The guy was taller than him, and much broader, but Frank had never once felt threatened by him. Right now, he was giving Frank the round-shouldered, hurt look like you’d get from a kid caught stealing from the biscuit tin. Frank stared back at him like he was just a piece of shit on his shoe. Bazza’s lip jutted out and he went to sit in the car to sulk. Good. Let him stew and think about what it meant to wear the badge.

Frank turned for one last look at the small white brick building. The lawn had not been cut for a long time. Around the side of the house were monstrous, spindly bushes growing around pieces of broken furniture and an old dog kennel.

To other people the place probably looked like a bit of an eyesore. Not to Frank. This was Rose’s house, and he had been allowed inside. He could smell her everywhere. He’d thought that clean, spicy scent was unique just to her, but it must have been the detergent she used because her whole house had that same smell. It was heaven. Now he could imagine what her life was like when she wasn’t at work. Everything in that house, even the toaster, had a strange erotic quality. He only wished that he had got a look at her bedroom.

God, he could do with a drink right now. Just to calm down. The day was only just starting and already it felt like too much. He was hungry for that look in Rose’s eyes. That look like he could protect her from the filth of this world. It made him feel taller, broader, and he could, if she let him. He would protect her from everything. She would never have to pull another beer again.

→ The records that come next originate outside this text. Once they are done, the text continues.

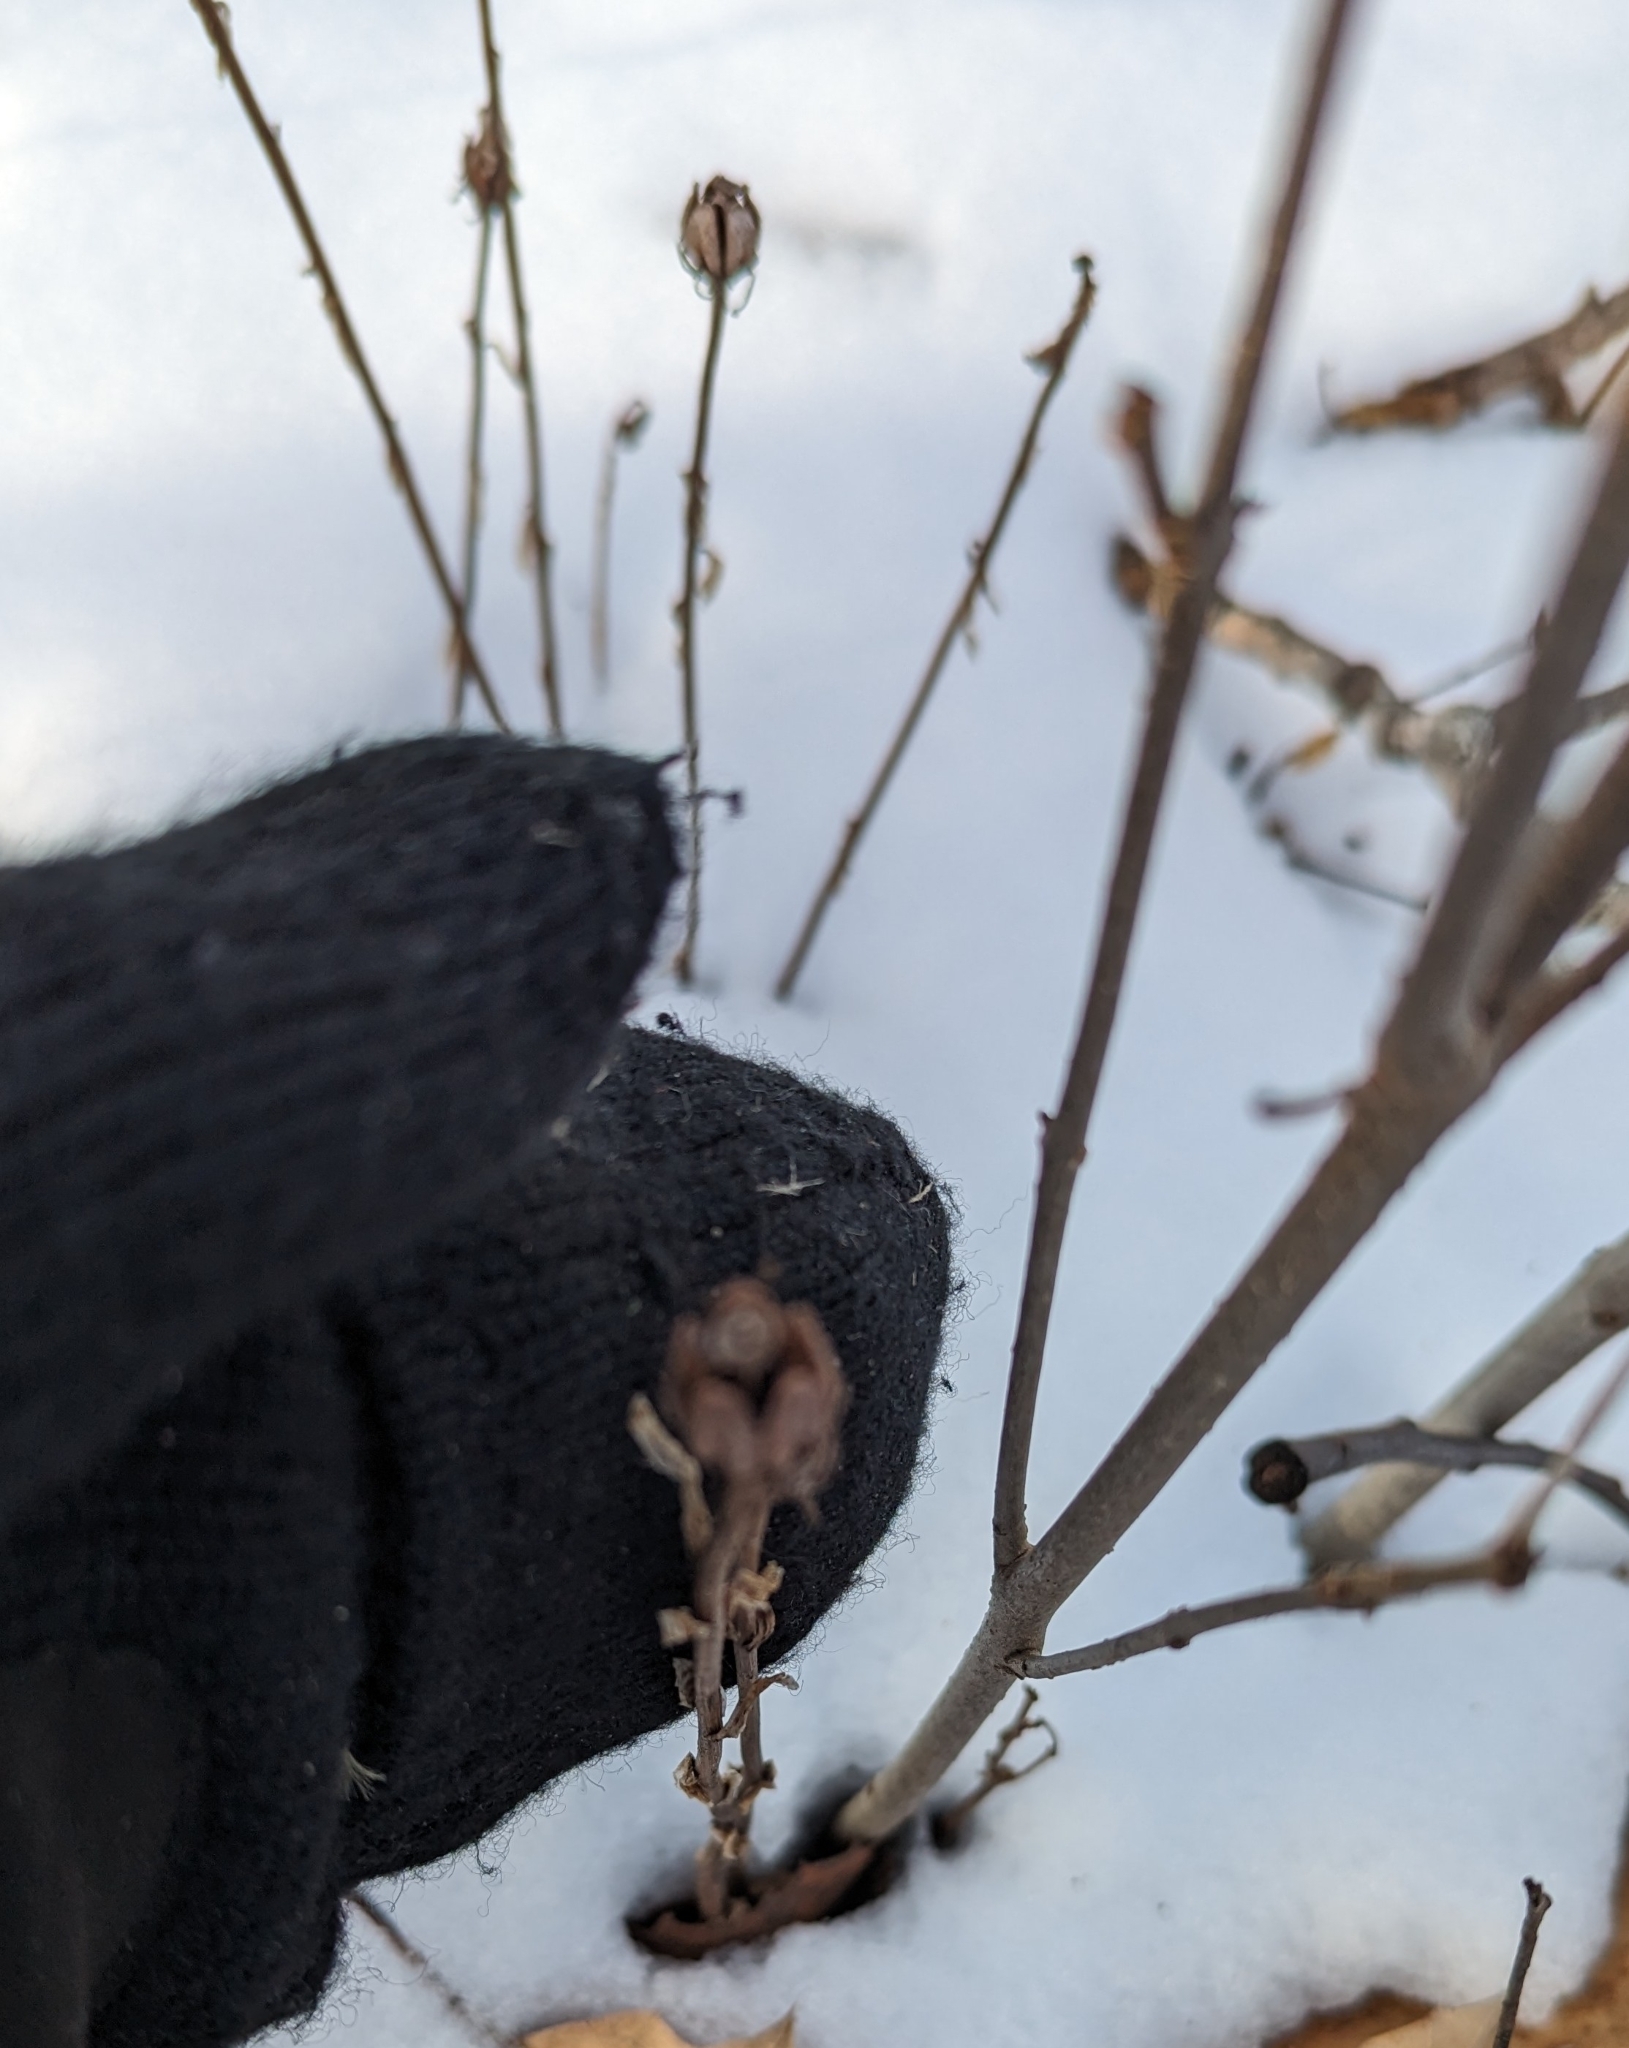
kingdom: Plantae
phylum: Tracheophyta
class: Magnoliopsida
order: Ericales
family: Ericaceae
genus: Monotropa
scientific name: Monotropa uniflora
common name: Convulsion root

Although his mouth was already watering, he banished the thought of beer from his mind and pulled the trunk open to grab an evidence bag. He flicked it to let the air in and then took the doll out from under his arm. God, the thing was freaky to look at. He had no idea why that kid had fought so hard to keep it. He was a grown man and it gave him the major willies. Its eyes were wide and glassy and its hair felt too soft. He hoped like hell it wasn’t real human hair. Frank was used to wife bashers and drug addicts; he was used to the guy with bloody knuckles being the one who threw the punch. These dolls were something else completely. More than anything, it was bizarre. It wasn’t only that he didn’t know who the pervert was. He had no idea what on earth he was doing, and even less of an understanding of why. Hell, right now he’d take the arsonist over this case. At least that was cut-and-dried police work. Leaving anonymous little gifts for children wasn’t something they’d ever covered in training.